Geshkenbein usually looks like he's staring through you, even more so in the nicotine gloom. Had there been whisky available, and had it not been considered impolite (he had after all, offered me a cigarette), he would no doubt have drunk straight from the bottle, perhaps offering me the first swig.

He inhaled on his cigarette and prepared to bat my questions away, way over my head and into the distance. How had the day started?

"Pretty good," he replied. "Poker wise, pretty good."
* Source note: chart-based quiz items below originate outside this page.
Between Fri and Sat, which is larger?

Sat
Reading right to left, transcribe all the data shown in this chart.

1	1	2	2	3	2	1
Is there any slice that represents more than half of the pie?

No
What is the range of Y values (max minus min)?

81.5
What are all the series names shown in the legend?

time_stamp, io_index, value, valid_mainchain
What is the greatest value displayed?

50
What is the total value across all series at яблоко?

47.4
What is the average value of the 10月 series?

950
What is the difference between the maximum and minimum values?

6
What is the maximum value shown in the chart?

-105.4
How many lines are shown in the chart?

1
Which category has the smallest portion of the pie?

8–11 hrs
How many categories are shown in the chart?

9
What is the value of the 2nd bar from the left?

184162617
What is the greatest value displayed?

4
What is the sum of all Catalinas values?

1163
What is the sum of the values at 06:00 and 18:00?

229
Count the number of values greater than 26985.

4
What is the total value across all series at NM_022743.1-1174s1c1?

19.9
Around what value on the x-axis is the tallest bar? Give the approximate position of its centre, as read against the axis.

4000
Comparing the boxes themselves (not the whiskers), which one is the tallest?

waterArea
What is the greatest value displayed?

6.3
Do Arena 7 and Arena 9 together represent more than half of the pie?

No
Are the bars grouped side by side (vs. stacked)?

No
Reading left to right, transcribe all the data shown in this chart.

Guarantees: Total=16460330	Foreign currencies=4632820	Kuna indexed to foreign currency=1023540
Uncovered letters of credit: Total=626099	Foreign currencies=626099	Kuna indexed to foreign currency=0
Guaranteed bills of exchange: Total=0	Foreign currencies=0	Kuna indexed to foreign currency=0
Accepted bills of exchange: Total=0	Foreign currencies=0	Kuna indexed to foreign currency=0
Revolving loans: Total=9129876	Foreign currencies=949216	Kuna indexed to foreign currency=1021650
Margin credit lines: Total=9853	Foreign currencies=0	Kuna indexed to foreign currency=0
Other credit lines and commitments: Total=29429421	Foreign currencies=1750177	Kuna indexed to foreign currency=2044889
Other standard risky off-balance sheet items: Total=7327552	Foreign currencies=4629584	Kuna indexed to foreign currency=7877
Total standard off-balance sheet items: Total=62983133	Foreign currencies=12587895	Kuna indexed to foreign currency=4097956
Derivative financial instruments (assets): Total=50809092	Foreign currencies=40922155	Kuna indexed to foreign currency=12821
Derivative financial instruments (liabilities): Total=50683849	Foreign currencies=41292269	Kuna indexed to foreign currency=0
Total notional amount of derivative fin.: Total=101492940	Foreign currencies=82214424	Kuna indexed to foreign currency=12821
I decided against asking how things were going non-poker wise, and focused more about his style of play.

"Uh, maniac," he said.

And his style of personality?

"Maniac," he said. "I don't know, I like to do try unorthodox things, both in life and poker."

This is true. During EPT Snowfest Geshkenbein became the first finalist to attack his opponents on Twitter during the game, primarily his heads-up opponent Kevin Vandersmissen, with whom he would later share a bottle of €600 Dom Perignon. Still, Geshkenbein left an impression; a volatile talent, with expensive tastes and the prize money to pay for it.

But will poker always be Geshkenbein's drive? It seems life outside poker is as important to the Russian as life in it.

"I started to study (civil engineering) a few months ago," he said. "I'm playing poker, I love the game and I get paid to play tournaments so why wouldn't I play?" So poker now and civil engineering later? "Yeah that's my plan."

God knows what he'll go on to build; lunar bases perhaps, or hollowed out mountain retreats. Either way he's a player to enjoy watching in the present, just in case he turns his back on poker to try being a maniac at something else.